Problem
Rewrite the text of each item below with "Sheet" swapped in wherever "Page" appears, leaving everything else unchanged, and leave the pictures out of your answer.

[Saved data entries]
== Segment start ==

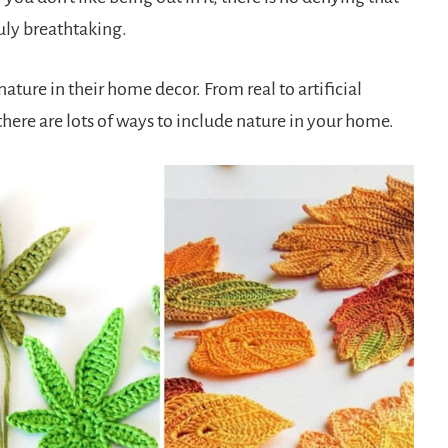
uly breathtaking.
ture in their home decor. From real to artificial
there are lots of ways to include nature in your home.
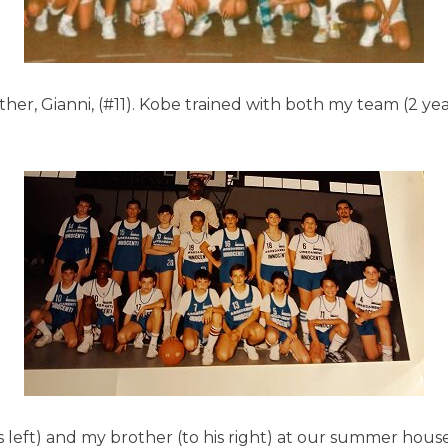
ther, Gianni, (#11). Kobe trained with both my team (2 y
his left) and my brother (to his right) at our summer hous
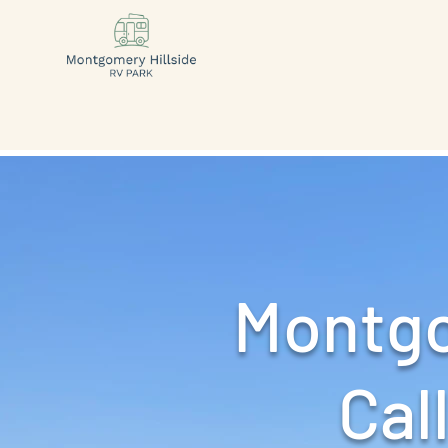
Montgo
Call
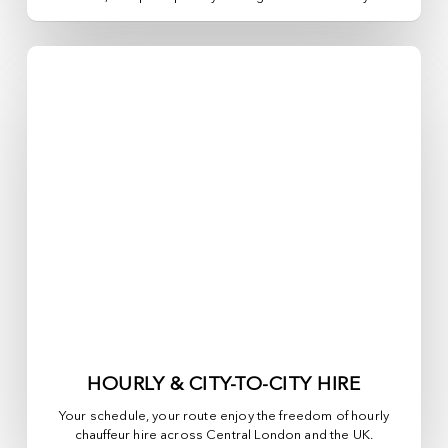
HOURLY & CITY-TO-CITY HIRE
Your schedule, your route enjoy the freedom of hourly
chauffeur hire across
Central London
and the UK.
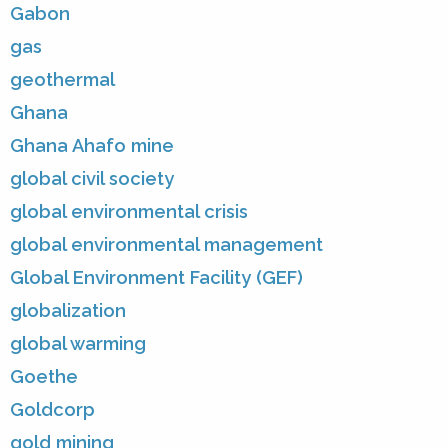
Gabon
gas
geothermal
Ghana
Ghana Ahafo mine
global civil society
global environmental crisis
global environmental management
Global Environment Facility (GEF)
globalization
global warming
Goethe
Goldcorp
gold mining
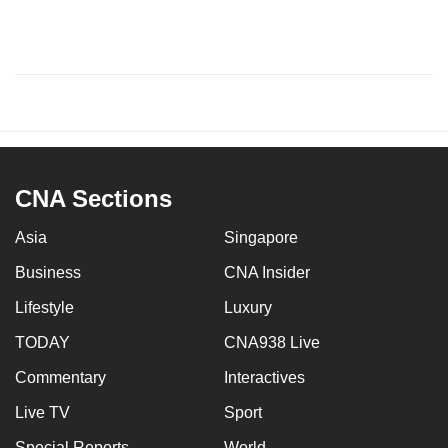
CNA Sections
Asia
Singapore
Business
CNA Insider
Lifestyle
Luxury
TODAY
CNA938 Live
Commentary
Interactives
Live TV
Sport
Special Reports
World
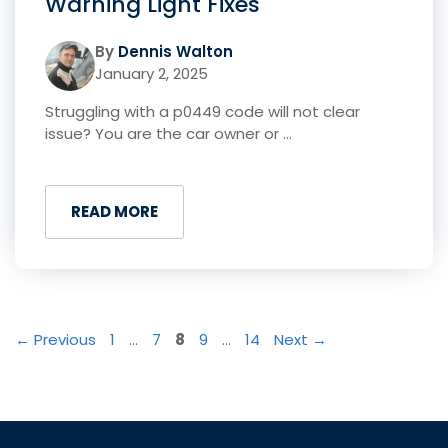
Warning Light Fixes
By
Dennis Walton
January 2, 2025
Struggling with a p0449 code will not clear
issue? You are the car owner or ...
READ MORE
Page
Page
Page
Page
Page
←
Previous
1
…
7
8
9
…
14
Next
→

== Segment end ==

The answer
uly breathtaking.
ture in their home decor. From real to artificial
there are lots of ways to include nature in your home.
ther, Gianni, (#11). Kobe trained with both my team (2 y
his left) and my brother (to his right) at our summer hous
Montgo
Call
HOURLY & CITY-TO-CITY HIRE
Your schedule, your route enjoy the freedom of hourly
chauffeur hire across
Central London
and the UK.
Gabon
gas
geothermal
Ghana
Ghana Ahafo mine
global civil society
global environmental crisis
global environmental management
Global Environment Facility (GEF)
globalization
global warming
Goethe
Goldcorp
gold mining
CNA Sections
Asia
Singapore
Business
CNA Insider
Lifestyle
Luxury
TODAY
CNA938 Live
Commentary
Interactives
Live TV
Sport
Special Reports
World
Warning Light Fixes
By
Dennis Walton
January 2, 2025
Struggling with a p0449 code will not clear
issue? You are the car owner or ...
READ MORE
Sheet
Sheet
Sheet
Sheet
Sheet
←
Previous
1
…
7
8
9
…
14
Next
→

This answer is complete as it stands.